課題内容:
家畜と食についての文章から、次の問いに答えなさい。
(a) 筆者の友達がひどいトラウマを負ったのは、子供の頃に何を経験したからか。
(b) ハイジに出てくるユキちゃんは、何のために育てられていたか。
(c) サイボクで囲いの子豚を可愛いと思って見た後、筆者は何ができると述べているか。

抜粋本文:
★ ★ ★ ★ ★ ★ ★
子供の頃、ボーイスカウトで鳥を絞めることを経験した友達が、ひどいトラウマになっていたことを覚えていますから、子供の教育には時期があると考えています。

あとですね、あの子豚を育てさせた授業は「畜産を手伝わせたのか、愛玩させたのか」に少し錯誤があると思うのです。自分自身が名前を付けて飼った動物を食することというのが子供の心にどこまでの深い傷となってしまうかは考えればわかることです。チーズを作ったり飲むための乳を搾るために育てていて、決して食肉用で育てたわけでもないのに飼い主に潰されるとなったのが、ハイジにでてくるユキちゃんでしたね。それはそれで可哀相な状況です。最後はハイジとペーターの努力でお乳がでて大丈夫だったんですが。。。。だから嫌悪感やら可哀相という感情を抱くことはありますよ。でも止めることはしません。この年齢までくればそういう考え方(処し方)もあるのですね。。。。となる程度です。そこでの生活ですから。ハイジの可哀相とする感覚を分かりもするけど、同時に潰すしかないと判断せざるを得ない状況を飼い主にも認めざるを得ないのです。そして子供のハイジにその状況が突きつけられてしまうことは避けるべき内容だと感じ、人間の罪深さを十分に踏まえた上で、飼い主の考えを尊重しないと人間が定義している家畜という概念が成り立たないとも考えるのです。

これが今のありのままの私なので仕方がないのですが、サイボクという場所に行って、囲いにいる子豚を可愛いと思って見た後に、となりのレストランで平気な顔して美味しく豚肉を食べることも、ウインナーを買うことができます。だからイルカのショーを見て可愛いと思うことも当然ありますし、イルカを食べて美味しいと思う自分もいるわけです。こういうことを信じられないと思われることがあることは十分理解しているつもりです。こういう私にあなたが嫌悪感を持たれることがあっても仕方がないことです。でも私は逆に例えあなたの中に特異な食習慣があったとしても、同じようにそういう部分はたとえ嫌いではあっても人間の多様性の一部とという部分では受け入れるつもりです。だから自分自身を含めた人間というものの業の深さ全てを認識するという立場に立とうとしています。「お互い罪深いね」ということであれば受け入れられる内容ですし、当たり前なので映画などの作品として作ることは無意味だと思っています。
★ ★ ★ ★ ★ ★ ★
学習資料:
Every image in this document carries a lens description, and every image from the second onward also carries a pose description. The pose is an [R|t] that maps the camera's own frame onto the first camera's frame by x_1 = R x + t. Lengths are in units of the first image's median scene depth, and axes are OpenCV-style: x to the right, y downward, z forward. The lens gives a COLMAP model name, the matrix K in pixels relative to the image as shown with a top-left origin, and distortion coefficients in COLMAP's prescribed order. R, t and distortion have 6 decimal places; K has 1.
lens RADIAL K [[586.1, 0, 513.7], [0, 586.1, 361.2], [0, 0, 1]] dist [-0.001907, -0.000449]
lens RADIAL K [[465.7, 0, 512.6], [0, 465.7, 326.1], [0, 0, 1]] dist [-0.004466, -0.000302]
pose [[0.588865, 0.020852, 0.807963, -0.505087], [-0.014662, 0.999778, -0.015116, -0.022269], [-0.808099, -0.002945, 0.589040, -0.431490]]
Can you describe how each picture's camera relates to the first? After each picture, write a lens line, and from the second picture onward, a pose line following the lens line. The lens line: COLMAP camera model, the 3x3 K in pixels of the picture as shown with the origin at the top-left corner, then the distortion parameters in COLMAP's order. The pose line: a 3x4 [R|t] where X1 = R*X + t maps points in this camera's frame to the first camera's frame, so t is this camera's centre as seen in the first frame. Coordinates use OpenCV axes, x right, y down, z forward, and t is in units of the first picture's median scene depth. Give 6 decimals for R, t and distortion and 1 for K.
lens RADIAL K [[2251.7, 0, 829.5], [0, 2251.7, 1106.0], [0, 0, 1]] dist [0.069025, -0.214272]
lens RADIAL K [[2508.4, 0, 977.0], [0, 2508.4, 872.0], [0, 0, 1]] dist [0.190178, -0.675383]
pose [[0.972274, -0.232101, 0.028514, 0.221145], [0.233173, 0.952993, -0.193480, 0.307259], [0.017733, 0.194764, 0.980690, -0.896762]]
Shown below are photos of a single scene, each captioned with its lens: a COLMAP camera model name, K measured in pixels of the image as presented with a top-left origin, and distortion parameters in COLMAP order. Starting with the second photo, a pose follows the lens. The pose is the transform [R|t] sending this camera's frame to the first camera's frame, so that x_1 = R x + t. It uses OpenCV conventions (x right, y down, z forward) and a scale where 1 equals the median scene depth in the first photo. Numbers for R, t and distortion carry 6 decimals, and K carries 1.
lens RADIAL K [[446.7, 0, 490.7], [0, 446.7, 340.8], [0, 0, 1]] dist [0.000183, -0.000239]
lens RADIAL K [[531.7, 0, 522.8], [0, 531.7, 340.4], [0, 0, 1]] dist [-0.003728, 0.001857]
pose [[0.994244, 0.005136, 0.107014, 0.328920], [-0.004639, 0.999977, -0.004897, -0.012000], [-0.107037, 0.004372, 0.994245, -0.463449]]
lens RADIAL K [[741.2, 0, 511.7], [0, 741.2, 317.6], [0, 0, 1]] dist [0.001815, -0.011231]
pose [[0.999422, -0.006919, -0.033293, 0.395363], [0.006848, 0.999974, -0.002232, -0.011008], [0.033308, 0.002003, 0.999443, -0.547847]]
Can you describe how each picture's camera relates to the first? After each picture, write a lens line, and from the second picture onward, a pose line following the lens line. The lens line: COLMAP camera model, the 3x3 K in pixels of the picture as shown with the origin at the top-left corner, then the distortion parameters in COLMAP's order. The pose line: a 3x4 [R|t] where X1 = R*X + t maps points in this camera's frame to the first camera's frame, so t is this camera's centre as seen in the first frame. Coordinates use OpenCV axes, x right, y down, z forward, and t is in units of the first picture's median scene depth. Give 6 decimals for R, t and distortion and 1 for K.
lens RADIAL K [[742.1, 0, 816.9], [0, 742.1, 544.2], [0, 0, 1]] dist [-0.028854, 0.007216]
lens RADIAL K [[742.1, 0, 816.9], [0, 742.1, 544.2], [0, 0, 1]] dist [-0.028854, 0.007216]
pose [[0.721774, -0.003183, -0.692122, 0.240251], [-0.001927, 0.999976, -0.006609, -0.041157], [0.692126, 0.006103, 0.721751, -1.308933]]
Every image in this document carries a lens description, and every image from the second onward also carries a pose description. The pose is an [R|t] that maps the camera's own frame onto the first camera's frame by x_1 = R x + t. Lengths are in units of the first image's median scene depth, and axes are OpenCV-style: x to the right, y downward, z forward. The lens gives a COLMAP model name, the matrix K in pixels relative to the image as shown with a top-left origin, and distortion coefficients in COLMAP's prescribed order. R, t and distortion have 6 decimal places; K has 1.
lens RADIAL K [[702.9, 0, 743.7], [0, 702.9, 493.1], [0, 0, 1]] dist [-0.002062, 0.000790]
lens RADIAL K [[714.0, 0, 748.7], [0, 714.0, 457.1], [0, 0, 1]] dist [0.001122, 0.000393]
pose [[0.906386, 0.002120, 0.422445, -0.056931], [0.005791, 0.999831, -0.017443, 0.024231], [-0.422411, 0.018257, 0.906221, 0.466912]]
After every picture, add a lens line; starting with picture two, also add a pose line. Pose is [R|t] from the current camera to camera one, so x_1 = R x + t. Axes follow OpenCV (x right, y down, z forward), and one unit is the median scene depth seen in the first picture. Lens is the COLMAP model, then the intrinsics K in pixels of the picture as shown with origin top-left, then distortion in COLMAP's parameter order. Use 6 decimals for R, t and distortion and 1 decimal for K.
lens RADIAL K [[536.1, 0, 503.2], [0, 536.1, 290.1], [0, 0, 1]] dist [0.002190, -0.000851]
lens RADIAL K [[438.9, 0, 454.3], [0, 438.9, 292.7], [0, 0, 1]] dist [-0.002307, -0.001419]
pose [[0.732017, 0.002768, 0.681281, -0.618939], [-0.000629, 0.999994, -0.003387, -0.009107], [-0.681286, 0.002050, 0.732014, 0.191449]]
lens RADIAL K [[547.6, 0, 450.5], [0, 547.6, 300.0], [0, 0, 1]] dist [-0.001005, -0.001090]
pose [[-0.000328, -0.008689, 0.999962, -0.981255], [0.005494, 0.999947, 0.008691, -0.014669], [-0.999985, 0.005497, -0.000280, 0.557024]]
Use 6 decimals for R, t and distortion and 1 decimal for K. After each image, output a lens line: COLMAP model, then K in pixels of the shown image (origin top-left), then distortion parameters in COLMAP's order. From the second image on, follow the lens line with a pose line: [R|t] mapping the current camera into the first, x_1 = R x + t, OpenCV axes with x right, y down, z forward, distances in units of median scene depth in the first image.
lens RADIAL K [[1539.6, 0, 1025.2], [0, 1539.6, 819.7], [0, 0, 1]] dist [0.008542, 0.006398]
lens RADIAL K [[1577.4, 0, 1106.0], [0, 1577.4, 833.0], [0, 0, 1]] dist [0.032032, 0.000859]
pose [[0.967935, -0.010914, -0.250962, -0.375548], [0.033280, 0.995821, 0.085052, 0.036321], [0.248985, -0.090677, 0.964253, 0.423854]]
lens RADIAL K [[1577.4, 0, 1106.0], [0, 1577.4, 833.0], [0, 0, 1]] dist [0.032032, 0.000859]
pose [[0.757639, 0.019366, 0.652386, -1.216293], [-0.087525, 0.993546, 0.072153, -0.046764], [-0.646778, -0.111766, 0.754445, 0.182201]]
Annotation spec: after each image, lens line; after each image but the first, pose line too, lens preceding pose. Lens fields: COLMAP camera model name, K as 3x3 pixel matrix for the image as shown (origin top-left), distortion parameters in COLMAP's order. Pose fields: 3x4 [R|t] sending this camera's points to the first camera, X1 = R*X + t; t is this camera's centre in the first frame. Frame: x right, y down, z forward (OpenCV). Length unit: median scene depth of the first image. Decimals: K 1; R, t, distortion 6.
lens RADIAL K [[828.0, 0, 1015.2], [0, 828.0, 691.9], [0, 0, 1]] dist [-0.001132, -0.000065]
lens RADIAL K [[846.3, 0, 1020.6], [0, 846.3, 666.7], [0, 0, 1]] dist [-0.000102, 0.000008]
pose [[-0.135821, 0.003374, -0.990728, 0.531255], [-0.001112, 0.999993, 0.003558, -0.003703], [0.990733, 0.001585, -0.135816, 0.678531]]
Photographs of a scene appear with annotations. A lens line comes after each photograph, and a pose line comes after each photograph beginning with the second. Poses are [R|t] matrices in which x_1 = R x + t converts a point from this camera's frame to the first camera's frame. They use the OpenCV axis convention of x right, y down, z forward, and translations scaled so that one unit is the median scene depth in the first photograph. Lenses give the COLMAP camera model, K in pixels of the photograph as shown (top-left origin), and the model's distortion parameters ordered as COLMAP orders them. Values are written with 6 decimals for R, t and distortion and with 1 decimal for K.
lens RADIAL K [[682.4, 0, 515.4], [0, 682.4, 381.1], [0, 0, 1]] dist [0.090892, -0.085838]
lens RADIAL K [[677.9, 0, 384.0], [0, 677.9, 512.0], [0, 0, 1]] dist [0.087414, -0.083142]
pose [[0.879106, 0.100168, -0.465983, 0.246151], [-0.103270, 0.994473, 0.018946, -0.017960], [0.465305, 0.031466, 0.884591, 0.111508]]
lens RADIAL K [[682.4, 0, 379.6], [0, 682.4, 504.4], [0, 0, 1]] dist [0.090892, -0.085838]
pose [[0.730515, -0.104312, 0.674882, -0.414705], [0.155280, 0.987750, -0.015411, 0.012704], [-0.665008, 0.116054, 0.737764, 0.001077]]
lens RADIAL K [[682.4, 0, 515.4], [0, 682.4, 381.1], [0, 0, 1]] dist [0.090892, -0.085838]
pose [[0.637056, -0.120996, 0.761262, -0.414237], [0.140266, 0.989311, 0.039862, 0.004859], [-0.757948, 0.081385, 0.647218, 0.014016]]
★ ★ ★ ★ ★ ★ ★
解答例:
(a) ボーイスカウトで鳥を絞めることを経験したから。
(b) チーズを作ったり飲むための乳を搾ったりするため。
(c) となりのレストランで豚肉を美味しく食べることも、ウインナーを買うこともできる。